R v Akumu, 2017 BCSC 1502 (CanLII)
Akumu was convicted of s. 171 and several other counts of sexual offences. The victim, AW, a 14-year-old, visited Akumu’s apartment. Akumu gave AW alcohol, and they drank together and consumed weed. In court, Akumu stated that she wanted to get AW drunk. After this, sexual activities between the two ensued, though the exact facts are disputed. Later on in the same evening, Boima, a friend of Akumu, had sexual intercourse with AW, who was at the time drunk. Akumu also took an explicit photograph of AW. After this, Akumu messaged AW to ask if she’d come over again for the same purposes and to not tell her mother what had happened. Although there was a question of whether Akumu could have mistakenly believed AW was 18 years old, this was dismissed as Akumu knew AW’s mother and friends. The court considered a few mitigating factors: that Akumu did not have a criminal record, that she faced deportation after her prison sentence because of her immigration status, and that Akumu was deaf. The court concluded that a prison sentence would have a disproportionate effect on her.

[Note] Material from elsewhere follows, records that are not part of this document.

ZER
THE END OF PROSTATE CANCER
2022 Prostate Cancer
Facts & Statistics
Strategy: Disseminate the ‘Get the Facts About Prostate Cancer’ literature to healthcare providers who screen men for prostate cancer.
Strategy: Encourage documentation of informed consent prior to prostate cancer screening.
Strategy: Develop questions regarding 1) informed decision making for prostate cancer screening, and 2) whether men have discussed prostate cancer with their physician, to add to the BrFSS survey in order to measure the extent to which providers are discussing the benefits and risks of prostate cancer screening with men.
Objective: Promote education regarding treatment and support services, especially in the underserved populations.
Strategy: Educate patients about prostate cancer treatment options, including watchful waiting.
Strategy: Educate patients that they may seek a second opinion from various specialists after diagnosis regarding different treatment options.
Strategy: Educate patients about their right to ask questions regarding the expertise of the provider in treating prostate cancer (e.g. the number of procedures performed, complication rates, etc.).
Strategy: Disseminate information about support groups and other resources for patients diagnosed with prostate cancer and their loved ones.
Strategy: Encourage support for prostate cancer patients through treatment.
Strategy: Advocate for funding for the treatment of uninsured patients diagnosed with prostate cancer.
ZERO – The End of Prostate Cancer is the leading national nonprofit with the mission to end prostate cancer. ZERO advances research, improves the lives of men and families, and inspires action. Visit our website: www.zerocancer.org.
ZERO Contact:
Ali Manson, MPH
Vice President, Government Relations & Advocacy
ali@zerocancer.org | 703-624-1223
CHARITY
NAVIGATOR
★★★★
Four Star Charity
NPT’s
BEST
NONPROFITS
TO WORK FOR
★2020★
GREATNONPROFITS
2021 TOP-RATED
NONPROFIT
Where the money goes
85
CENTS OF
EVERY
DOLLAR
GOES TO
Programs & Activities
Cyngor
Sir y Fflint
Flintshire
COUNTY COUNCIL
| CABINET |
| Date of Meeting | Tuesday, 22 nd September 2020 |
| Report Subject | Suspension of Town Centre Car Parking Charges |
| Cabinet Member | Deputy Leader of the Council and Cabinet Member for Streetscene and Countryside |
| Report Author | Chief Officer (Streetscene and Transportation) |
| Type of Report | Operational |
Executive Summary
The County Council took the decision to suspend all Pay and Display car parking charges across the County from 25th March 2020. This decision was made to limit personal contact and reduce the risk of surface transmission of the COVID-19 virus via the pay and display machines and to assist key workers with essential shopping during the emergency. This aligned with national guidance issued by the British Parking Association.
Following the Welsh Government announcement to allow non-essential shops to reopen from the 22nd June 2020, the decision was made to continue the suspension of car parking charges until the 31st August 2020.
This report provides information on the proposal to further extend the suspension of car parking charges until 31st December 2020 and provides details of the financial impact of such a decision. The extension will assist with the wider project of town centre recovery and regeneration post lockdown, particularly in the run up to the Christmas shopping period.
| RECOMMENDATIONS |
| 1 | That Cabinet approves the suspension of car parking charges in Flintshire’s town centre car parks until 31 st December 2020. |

The court thus concluded that for her charge under s. 171, Akumu would serve a prison sentence of one year, to be served consecutively with that of her other charges. She was also charged with sexual interference, for which she received two years less a day, and sexual touching, for which she received two years less a day to be served consecutively. A DNA order, a victim surcharge of $600, a weapons prohibition, a no-contact order with AW and her mother during the custodial period, an order prohibiting contact with AW, an order prohibiting her from seeking employment where she would be in a position of trust towards individuals under 16 years of age, and an order prohibiting Akumu from communicating with individuals under 16 years without the parent’s presence or her own family.
You can read the full decision here.
R v Johnson, 2019 ONCJ 224 (CanLII)
Johnson was found guilty of knowingly permitting two 15-year-old runaways to commit acts of prostitution in the hotel room where she was staying. On appeal, Johnson claimed that the mandatory minimum violated her rights under the Charter. The court considered this question, noting that there is a high threshold to find a violation of Charter rights.
In this case, Johnson became involved with Mr. Gray-Lewis, who was gaining financial benefit from the services and exploitation of the two girls. She needed a hotel room to hide her cocaine addiction from her parents, and Gary-Lewis helped her with this. Johnson learned what the girls were doing when she stayed in the same hotel room as them. She would leave when their clients would come. She helped the girls with their work by giving them a room for two days before her arrest. She did not receive money from this.
The court sentenced Gray-Lewis to a period of one year in jail for the s. 171 charge. For Johnson, the court found that the mandatory minimum punishment of 1 year in jail would indeed be disproportionate. They found this because Johnson was 19 at the time of the offences, only in that position due to her troubles, and importantly, had proven her desire and improvement in rehabilitation, her remorse and cooperation. Johnson had also not committed any further offences in the two years between her arrest and date of sentencing. Johnson was therefore sentenced to 60 days in jail, followed by a probation period.
This a generally exceptional conclusion, where the court finds that the punishment would infringe on the accused’s Charter rights. There is a high threshold to meet to be able to conclude that the minimum punishment for an s. 171 offence is disproportionate.
You can read the full decision here.
’Child’ being used for prostitution rescued from Burlington hotel: Halton police
Two individuals, a 17-year-old male and an 18-year-old woman from Ajax, Ontario, were trafficking a child for prostitution. They were charged with householder permitting sexual activity under 18, and several other charges. The child was located and rescued at a hotel in Burlington in 2018.